By Kaynat Chainwala, AVP Commodity Research at Kotak Securities
Strong jobs report from the US reignited inflation concerns and soured the markets’ mood in the last trading session of the week i.e. January 10.
Dollar jumped to a fresh 25-month high of 109.97 while US 10-year treasury yields surged to 4.79 percent, highest since November 2023 as blowout December jobs report affirmed resilience in labour market last year despite high borrowing costs and lingering inflation. This prompted traders to push back expectations for another rate cut to later in the year. Coupled with this, hawkish commentary from Fed officials tempered expectations of aggressive rate cuts. The prospect of higher interest rates for longer weighed heavily on stock markets, leading to a selloff across major Wall Street indexes.
Gold surged over 2 percent in last week ended January 10, reaching a one month high of $2,735 per troy ounce, supported by safe-haven demand amid geopolitical risks and inflation concerns. Despite a stronger US dollar and rising Treasury yields, prices were buoyed by safe-haven demand amid uncertainty over Trump’s policies and inflation fears.
WTI crude oil closed the week 3 percent higher at $76.57 per barrel, after reaching a three-month high of $77.86 per barrel following the announcement of some of the harshest to date sanctions by the US on Russian oil industry. During the week, colder weather in the US and Europe increased demand for heating oil, while expectations of stronger Chinese oil consumption during the Lunar New Year further supported prices. Despite midweek volatility, driven by a lower-than-expected draw in oil stocks and a large jump in US fuel inventories, Saudi Arabia’s premium pricing for February deliveries helped keep crude prices elevated. Oil prices are likely to remain supported in the near term as markets worry that tighter US sanctions on Russia may impact its crude exports to Asia.
MCX Crude Oil January Futures on the daily chart broke through the weekly consolidation and rose significantly on Friday.
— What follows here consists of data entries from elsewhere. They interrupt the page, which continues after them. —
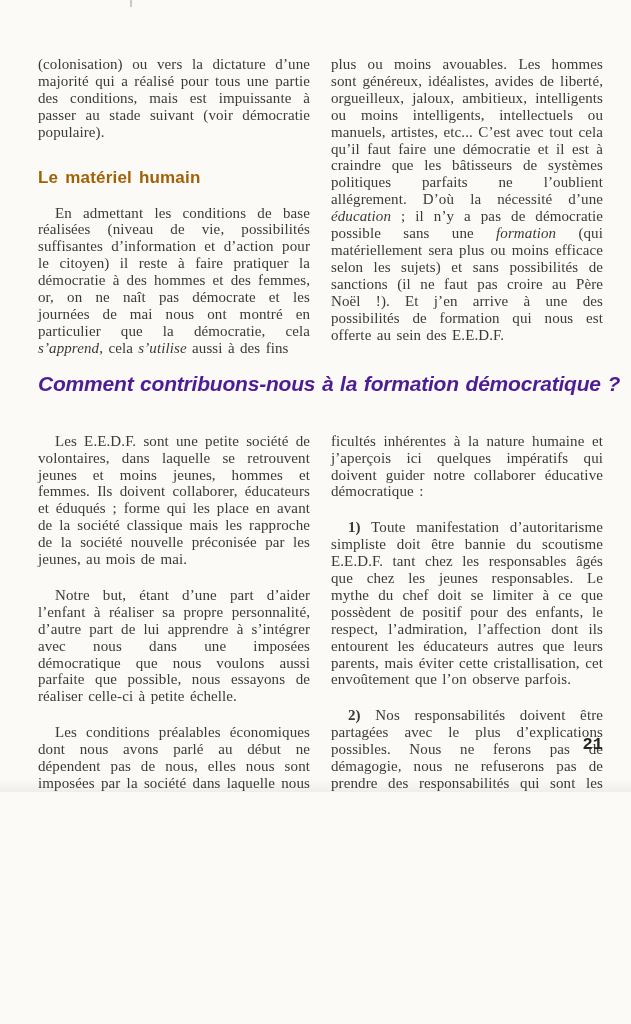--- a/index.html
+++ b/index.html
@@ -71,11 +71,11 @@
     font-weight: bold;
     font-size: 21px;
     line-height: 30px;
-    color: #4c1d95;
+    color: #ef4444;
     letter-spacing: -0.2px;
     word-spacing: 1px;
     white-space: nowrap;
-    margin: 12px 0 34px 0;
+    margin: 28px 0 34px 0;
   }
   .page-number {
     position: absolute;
Price is trading above 20 EMA and Supertrend(7,3) supporting bullish bias. Price may continue its positive trend next week, but may encounter early resistance at Rs 6,800 per barrel, followed by Rs 7,000. On the flipside, nearest support lies at Rs 6,240 followed by Rs 6,120. We expect price to trade in the range of Rs 6,240 to Rs 6,800 with bullish bias.
LME base metals ended the week higher, with copper and aluminum leading the recovery, driven by renewed optimism over China’s commitment to implementing strong fiscal and monetary stimulus to support economic growth. Copper prices reached a three-week high, as rising premiums and declining stocks in China signaled improving demand. However, gains were partially offset by a strong US dollar and uncertainties surrounding US tariff policies under the new administration. markets are hopeful that sustained Chinese demand, along with China’s pledges for enhanced stimulus, will provide support.
Looking ahead, commodity markets are now focused on upcoming US inflation and retail sales data for further guidance on monetary policy. Inflation figures, in particular, could test market nerves. If price pressures remain sticky, it could push Treasury yields even higher, as jobs numbers have already pushed expectations of first rate cut of 2025 until June. Also, key Chinese data will be in focus for hints on economic health, with disappointing numbers may be adding to urgency for fresh and bolder stimulus measures. Vice Finance Minister Liao Min recently vowed that China has ample fiscal policy room and tools to deal with new domestic and external problems. Besides, traders are already on edge ahead of US President-elect Donald Trump inauguration on January 20 amid increasing likelihood of potential trade wars.